Every year I experiment with at least one new tomato variety. In 2013 it was only one variety because I was in the midst of building my new greenhouse and pressed for space and time to garden! I chose the heritage paste tomato Sicilian Saucer because I like a big, meaty, flavourful tomato for making delicious roasted tomatoes.
Sicilian Saucer is an Italian heirloom tomato producing giant, heavily lobed, beefsteak type fruit. I’ve grown other Italian heirlooms like Costoluto Fiorentina and Costoluto Genovese and always been impressed with their rich flavour, so my expectations for Sicilian Saucer were pretty high.
This variety is supposed to be an indeterminate variety, I guess it was in that it never stopped growing, but it certainly didn’t grow up! After growing to about a metre tall it then proceeded to put on all sorts of crazy vegetative growth from every leaf node except the topmost. The plant exploded sideways!
It certainly didn’t help that I didn’t have time to keep up with pruning it. After a few cursory attempts to remove the suckers and force terminal growth I lost control and before I knew it I had a bushy little troll of a tomato plant.
I don’t have a problem with that, but what really irked me was that despite blooming copiously, only ONE tomato had set on the plant by the end of July! Every other tomato I grew was loaded with fruit, so I didn’t have a general pollination problem. I think it’s because Sicilian Saucer is one of those tomatoes with giant, multi-petalled blossoms. Those spectacular flowers seem reluctant to receive pollen, maybe all those petals get in the way. Apparently I need something called a tomato vibrator to aid in pollination. Sounds too kinky for me…
That single tomato grew, and grew, and grew! When I finally picked it in mid-September it was immense and so heavy that I knew it would be richly flavourful. I don’t have an accurate kitchen scale but it must have weighed at least a kilo.

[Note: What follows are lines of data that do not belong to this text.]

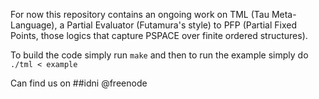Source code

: For now this repository contains an ongoing work on TML (Tau Meta-Language), a Partial Evaluator (Futamura's style) to PFP (Partial Fixed Points, those logics that capture PSPACE over finite ordered structures).

To build the code simply run `make` and then to run the example simply do `./tml < example`

Can find us on ##idni @freenode
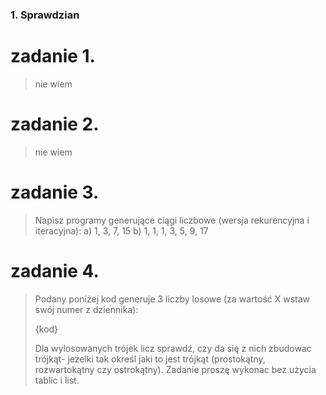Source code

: ### 1. Sprawdzian

# zadanie 1.
> nie wiem

# zadanie 2.
> nie wiem

# zadanie 3.
> Napisz programy generujące ciągi liczbowe (wersja rekurencyjna i iteracyjna):
> a) 1, 3, 7, 15
> b) 1, 1, 1, 3, 5, 9, 17

# zadanie 4.
> Podany poniżej kod generuje 3 liczby losowe (za wartość X wstaw swój numer z dziennika):
> 
> {kod}
> 
> Dla wylosowanych trójek licz sprawdź, czy da się z nich zbudowac trójkąt- jeżelki tak określ jaki to jest trójkąt (prostokątny, rozwartokątny czy ostrokątny). Zadanie proszę wykonac bez użycia tablic i list.


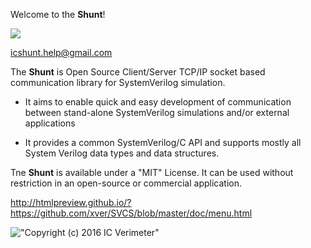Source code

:Welcome to the **Shunt**!

![](https://github.com/xver/Shunt/blob/master/doc/shunt_logo.png)

icshunt.help@gmail.com

The **Shunt** is Open Source Client/Server TCP/IP socket based communication library for SystemVerilog simulation.

* It aims to enable quick and easy development of communication between stand-alone SystemVerilog simulations and/or external applications

* It provides a common SystemVerilog/C API and supports mostly all System Verilog data types and data structures.

Tne **Shunt** is available under a "MIT" License. It can be used without restriction in an open-source or commercial application.

http://htmlpreview.github.io/?https://github.com/xver/SVCS/blob/master/doc/menu.html

!["Copyright (c) 2016 IC Verimeter"](https://github.com/xver/Shunt/blob/master/doc/IcVerimeter_logo.png)

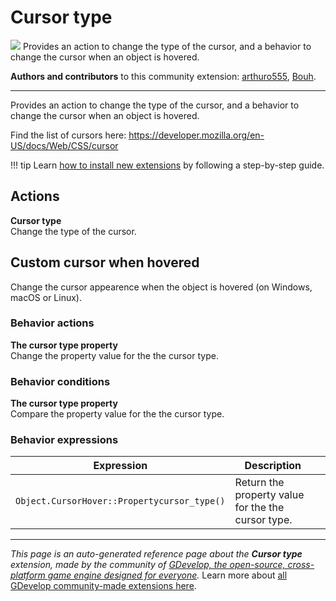 # Cursor type

<img src="https://resources.gdevelop-app.com/assets/Icons/cursor-default-outline.svg" class="extension-icon"></img>
Provides an action to change the type of the cursor, and a behavior to change the cursor when an object is hovered.

**Authors and contributors** to this community extension: [arthuro555](https://gd.games/arthuro555), [Bouh](https://gd.games/Bouh).

---

Provides an action to change the type of the cursor, and a behavior to change the cursor when an object is hovered.

Find the list of cursors here: https://developer.mozilla.org/en-US/docs/Web/CSS/cursor

!!! tip
    Learn [how to install new extensions](/gdevelop5/extensions/search) by following a step-by-step guide.

## Actions

**Cursor type**  
Change the type of the cursor.



## Custom cursor when hovered 

Change the cursor appearence when the object is hovered (on Windows, macOS or Linux). 

### Behavior actions

**The cursor type property**  
Change the property value for the the cursor type.

### Behavior conditions

**The cursor type property**  
Compare the property value for the the cursor type.

### Behavior expressions

| Expression | Description |  |
|-----|-----|-----|
| `Object.CursorHover::Propertycursor_type()` | Return the property value for the the cursor type. ||

---

*This page is an auto-generated reference page about the **Cursor type** extension, made by the community of [GDevelop, the open-source, cross-platform game engine designed for everyone](https://gdevelop.io/).* Learn more about [all GDevelop community-made extensions here](/gdevelop5/extensions).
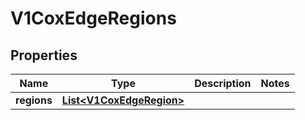 # V1CoxEdgeRegions

## Properties
Name | Type | Description | Notes
------------ | ------------- | ------------- | -------------
**regions** | [**List&lt;V1CoxEdgeRegion&gt;**](V1CoxEdgeRegion.md) |  | 
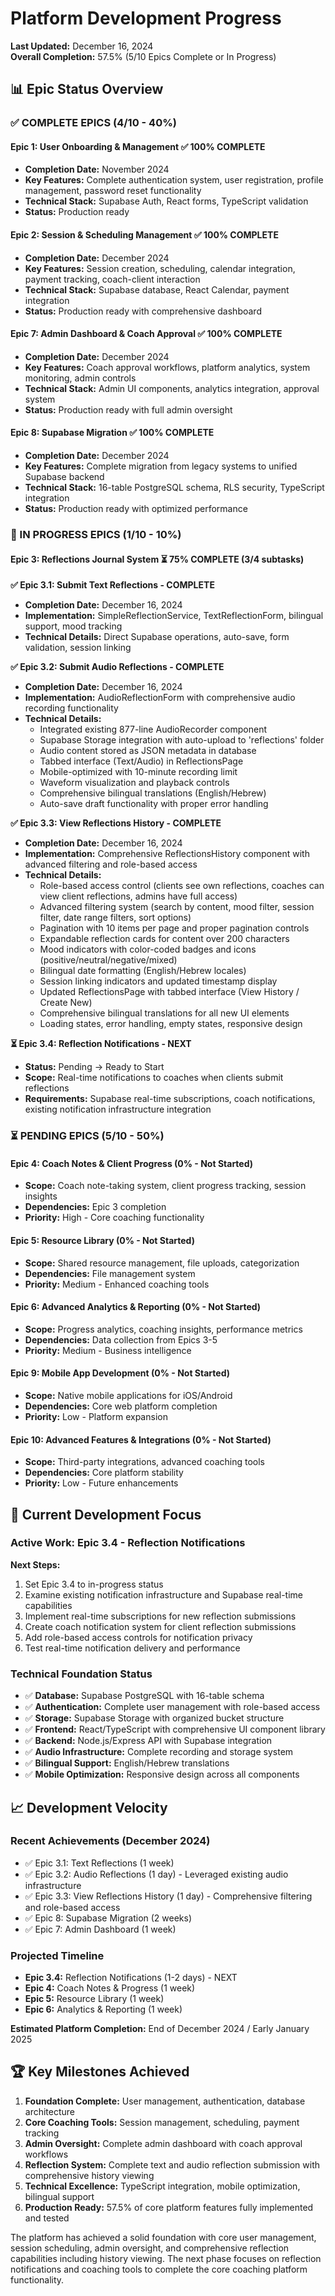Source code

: # Platform Development Progress

**Last Updated:** December 16, 2024  
**Overall Completion:** 57.5% (5/10 Epics Complete or In Progress)

## 📊 Epic Status Overview

### ✅ COMPLETE EPICS (4/10 - 40%)

#### Epic 1: User Onboarding & Management ✅ 100% COMPLETE
- **Completion Date:** November 2024
- **Key Features:** Complete authentication system, user registration, profile management, password reset functionality
- **Technical Stack:** Supabase Auth, React forms, TypeScript validation
- **Status:** Production ready

#### Epic 2: Session & Scheduling Management ✅ 100% COMPLETE  
- **Completion Date:** December 2024
- **Key Features:** Session creation, scheduling, calendar integration, payment tracking, coach-client interaction
- **Technical Stack:** Supabase database, React Calendar, payment integration
- **Status:** Production ready with comprehensive dashboard

#### Epic 7: Admin Dashboard & Coach Approval ✅ 100% COMPLETE
- **Completion Date:** December 2024  
- **Key Features:** Coach approval workflows, platform analytics, system monitoring, admin controls
- **Technical Stack:** Admin UI components, analytics integration, approval system
- **Status:** Production ready with full admin oversight

#### Epic 8: Supabase Migration ✅ 100% COMPLETE
- **Completion Date:** December 2024
- **Key Features:** Complete migration from legacy systems to unified Supabase backend
- **Technical Stack:** 16-table PostgreSQL schema, RLS security, TypeScript integration
- **Status:** Production ready with optimized performance

### 🔄 IN PROGRESS EPICS (1/10 - 10%)

#### Epic 3: Reflections Journal System ⏳ 75% COMPLETE (3/4 subtasks)

**✅ Epic 3.1: Submit Text Reflections - COMPLETE**
- **Completion Date:** December 16, 2024
- **Implementation:** SimpleReflectionService, TextReflectionForm, bilingual support, mood tracking
- **Technical Details:** Direct Supabase operations, auto-save, form validation, session linking

**✅ Epic 3.2: Submit Audio Reflections - COMPLETE** 
- **Completion Date:** December 16, 2024
- **Implementation:** AudioReflectionForm with comprehensive audio recording functionality
- **Technical Details:** 
  - Integrated existing 877-line AudioRecorder component
  - Supabase Storage integration with auto-upload to 'reflections' folder
  - Audio content stored as JSON metadata in database
  - Tabbed interface (Text/Audio) in ReflectionsPage
  - Mobile-optimized with 10-minute recording limit
  - Waveform visualization and playback controls
  - Comprehensive bilingual translations (English/Hebrew)
  - Auto-save draft functionality with proper error handling

**✅ Epic 3.3: View Reflections History - COMPLETE**
- **Completion Date:** December 16, 2024
- **Implementation:** Comprehensive ReflectionsHistory component with advanced filtering and role-based access
- **Technical Details:**
  - Role-based access control (clients see own reflections, coaches can view client reflections, admins have full access)
  - Advanced filtering system (search by content, mood filter, session filter, date range filters, sort options)
  - Pagination with 10 items per page and proper pagination controls
  - Expandable reflection cards for content over 200 characters
  - Mood indicators with color-coded badges and icons (positive/neutral/negative/mixed)  
  - Bilingual date formatting (English/Hebrew locales)
  - Session linking indicators and updated timestamp display
  - Updated ReflectionsPage with tabbed interface (View History / Create New)
  - Comprehensive bilingual translations for all new UI elements
  - Loading states, error handling, empty states, responsive design

**⏳ Epic 3.4: Reflection Notifications - NEXT**
- **Status:** Pending → Ready to Start
- **Scope:** Real-time notifications to coaches when clients submit reflections
- **Requirements:** Supabase real-time subscriptions, coach notifications, existing notification infrastructure integration

### ⏳ PENDING EPICS (5/10 - 50%)

#### Epic 4: Coach Notes & Client Progress (0% - Not Started)
- **Scope:** Coach note-taking system, client progress tracking, session insights
- **Dependencies:** Epic 3 completion
- **Priority:** High - Core coaching functionality

#### Epic 5: Resource Library (0% - Not Started)
- **Scope:** Shared resource management, file uploads, categorization
- **Dependencies:** File management system
- **Priority:** Medium - Enhanced coaching tools

#### Epic 6: Advanced Analytics & Reporting (0% - Not Started)  
- **Scope:** Progress analytics, coaching insights, performance metrics
- **Dependencies:** Data collection from Epics 3-5
- **Priority:** Medium - Business intelligence

#### Epic 9: Mobile App Development (0% - Not Started)
- **Scope:** Native mobile applications for iOS/Android
- **Dependencies:** Core web platform completion
- **Priority:** Low - Platform expansion

#### Epic 10: Advanced Features & Integrations (0% - Not Started)
- **Scope:** Third-party integrations, advanced coaching tools
- **Dependencies:** Core platform stability
- **Priority:** Low - Future enhancements

## 🎯 Current Development Focus

### **Active Work: Epic 3.4 - Reflection Notifications**
**Next Steps:**
1. Set Epic 3.4 to in-progress status
2. Examine existing notification infrastructure and Supabase real-time capabilities
3. Implement real-time subscriptions for new reflection submissions
4. Create coach notification system for client reflection submissions
5. Add role-based access controls for notification privacy
6. Test real-time notification delivery and performance

### **Technical Foundation Status**
- ✅ **Database:** Supabase PostgreSQL with 16-table schema
- ✅ **Authentication:** Complete user management with role-based access  
- ✅ **Storage:** Supabase Storage with organized bucket structure
- ✅ **Frontend:** React/TypeScript with comprehensive UI component library
- ✅ **Backend:** Node.js/Express API with Supabase integration
- ✅ **Audio Infrastructure:** Complete recording and storage system
- ✅ **Bilingual Support:** English/Hebrew translations
- ✅ **Mobile Optimization:** Responsive design across all components

## 📈 Development Velocity

### **Recent Achievements (December 2024)**
- ✅ Epic 3.1: Text Reflections (1 week)
- ✅ Epic 3.2: Audio Reflections (1 day) - Leveraged existing audio infrastructure
- ✅ Epic 3.3: View Reflections History (1 day) - Comprehensive filtering and role-based access
- ✅ Epic 8: Supabase Migration (2 weeks)
- ✅ Epic 7: Admin Dashboard (1 week)

### **Projected Timeline**
- **Epic 3.4:** Reflection Notifications (1-2 days) - NEXT
- **Epic 4:** Coach Notes & Progress (1 week)
- **Epic 5:** Resource Library (1 week)
- **Epic 6:** Analytics & Reporting (1 week)

**Estimated Platform Completion:** End of December 2024 / Early January 2025

## 🏆 Key Milestones Achieved

1. **Foundation Complete:** User management, authentication, database architecture
2. **Core Coaching Tools:** Session management, scheduling, payment tracking  
3. **Admin Oversight:** Complete admin dashboard with coach approval workflows
4. **Reflection System:** Complete text and audio reflection submission with comprehensive history viewing
5. **Technical Excellence:** TypeScript integration, mobile optimization, bilingual support
6. **Production Ready:** 57.5% of core platform features fully implemented and tested

The platform has achieved a solid foundation with core user management, session scheduling, admin oversight, and comprehensive reflection capabilities including history viewing. The next phase focuses on reflection notifications and coaching tools to complete the core coaching platform functionality.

I decided to use it in a batch of roasted tomatoes and when I dismembered it into large chunks I was surprised to find that it filled the glass dish I usually roast my tomatoes in. The bloody thing made an entire batch of roasted tomatoes all on its own… and a big batch it was too!
The plant has produced a few late fruit but I’m not sure that they are going to ripen, even if I bring them inside, they’re just not very well-developed and it’s getting pretty cold in the greenhouse, I don’t have my heater installed yet.
Sicilian Saucer certainly produced one doozy of a tomato, but I don’t think I’ll grow it again. I’m not giving up that much space in my greenhouse for one tomato, no matter how large and tasty!